Raffael hatte über jedes Kupferstück peinlich genau Buch geführt. Gishild verstand ihn nicht. Man sah ihm an, dass es
auch ihm zu schaffen machte, was geschehen war, aber er konnte nicht aus seiner Haut. Er musste zu Ende bringen, was er mit seinen unseligen Wetten begonnen hatte.
»Sie werden ihn doch nicht hängen, oder?«, fragte Giacomo. Sein Kopf war so bandagiert, dass man nur noch Augen und Mund sah. Seine Nase war gebrochen, und man hatte die Platzwunden in seinem Gesicht mit dreiundvierzig Stichen nähen müssen.
»Das tun sie doch bestimmt nicht!«
Gishild sah, wie der Muskel in Drustans Wange zuckte. Er sagte nichts. Stattdessen sprach Michelle, die mit ihnen gemeinsam in der Baracke darauf wartete, wie das Ehrengericht entschied.
»Es geschieht sehr selten, dass ein Novize zum Tode verurteilt wird, aber es kommt vor. In meiner Zeit als Novizin habe ich erlebt, wie ein Junge aus dem letzten Jahrgang gesteinigt wurde, weil er einer Magd Gewalt angetan hatte.«
Drustan trommelte mit den Fingern seiner verbliebenen Hand auf dem Tisch.
»Ich erinnere mich …« Er seufzte. »Wenn das Gericht die Ehre einer Jungfer so hoch einschätzte, wie wird es dann erst urteilen, wenn es um die Ehre des Ordens geht.«
»Wir müssen ihn befreien!«, platzte es aus Raffael heraus. »Wir können doch nicht einfach hier sitzen und warten!«
Der Magister schüttelte den Kopf.
»Wie stellst du dir das vor, Junge? Ein Haufen Novizen stürmt die Ordensburg, überwältigt die Wachen, stiehlt ein paar Pferde und schlägt sich zum Hafen durch. Und dann entführen wir ein Schiff?«
»Aber es muss doch …« Raffael war den Tränen nahe, während Drustan immer wütender wurde.
»Ihr hättet mir sagen müssen, was ihr da ausgeheckt habt!

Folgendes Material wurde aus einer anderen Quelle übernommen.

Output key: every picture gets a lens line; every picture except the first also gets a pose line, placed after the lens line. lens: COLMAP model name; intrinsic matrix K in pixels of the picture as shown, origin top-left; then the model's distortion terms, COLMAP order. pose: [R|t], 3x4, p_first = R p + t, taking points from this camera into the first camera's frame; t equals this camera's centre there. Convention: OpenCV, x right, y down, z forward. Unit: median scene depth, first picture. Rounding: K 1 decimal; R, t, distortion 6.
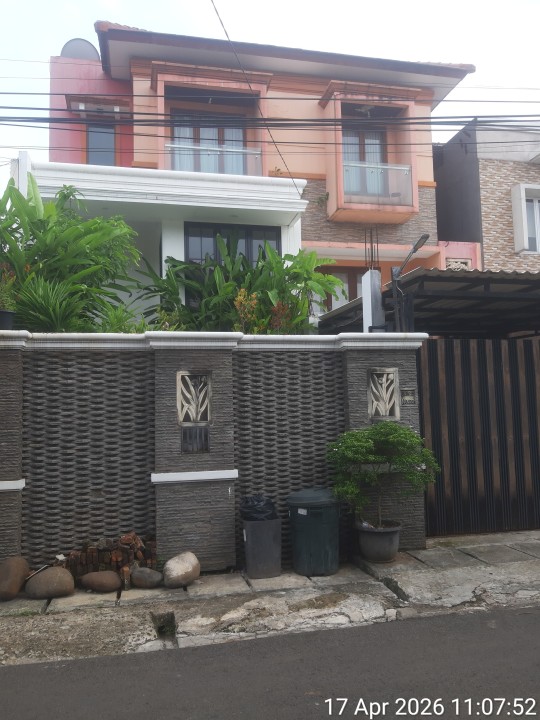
lens RADIAL K [[567.3, 0, 267.8], [0, 567.3, 367.5], [0, 0, 1]] dist [0.078240, -0.153066]
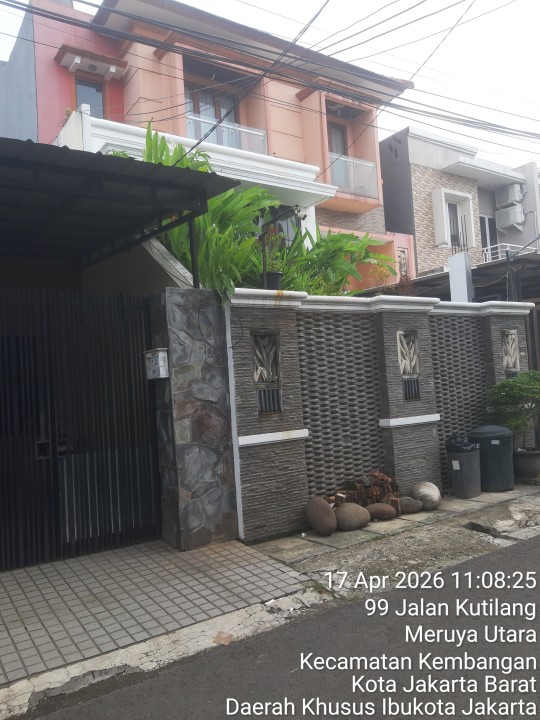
lens RADIAL K [[567.3, 0, 267.8], [0, 567.3, 367.5], [0, 0, 1]] dist [0.078240, -0.153066]
pose [[0.924673, -0.023217, 0.380054, -0.828376], [0.013679, 0.999520, 0.027780, 0.044375], [-0.380517, -0.020489, 0.924547, 0.028717]]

Verdammt! Glaubt ihr, es macht mir Freude, den strengen Lehrer zu spielen? Ich muss euch vor euch selbst schützen …«
Michelle legte ihm die Hand auf die Schulter.
»Jetzt ist es zu spät. Wir können nur warten«, sagte sie niedergeschlagen.
Drustan sah die Novizen einen nach dem anderen an.
»Glaubt nur nicht, dass ich mir nicht vorstellen kann, was in euren Köpfen vor sich geht.«
Gishild sah zur Tür der Baracke. Draußen war es inzwischen dunkel geworden.
»Wenn ich nicht hier wäre, dann würdet ihr losrennen und euch einen Dreck darum scheren, was für Strafen euch erwarten. Aber ihr müsst einsehen, dass wir ihm nicht helfen können. Außerdem fürchte ich, dass in dieser Nacht etliche Löwenhasser dort draußen lauern, die darum beten, einem von euch allein im Dunkeln zu begegnen. Noch nie habe ich erlebt, dass eine Lanze so sehr gehasst wurde wie ihr.« Er deutete zu den Silberbergen auf der Tischplatte. »War es das wert?«
Sie schwiegen.
»Wir können doch Luc nicht einfach so im Stich lassen«, sagte Gishild schließlich. Sie stellte sich vor, wie er allein in einer Zelle saß. Wenn sie sich schon so elend fühlten, wie musste es ihm dann erst gehen?
»Das hättet ihr euch vorher überlegen sollen … als ihr seinem verrückten Plan zugestimmt habt. Und den Wetten … Und …« Er hieb mit der Faust auf den Tisch, dass die Münzen klirrten. »Wenn ihr mir wenigstens etwas gesagt hättet!«
»Er sollte nicht allein sein.«
»Glaubst du, das hilft ihm jetzt noch, wenn ihr Michelle und mir sagt, dass es euch leidtut?«
»Es würde ihm helfen, nicht allein zu sein«, beharrte Gishild. Sie war den Tränen nahe. Sie wusste nur zu gut, was es hieß, allein zu sein und um ihr Leben zu fürchten.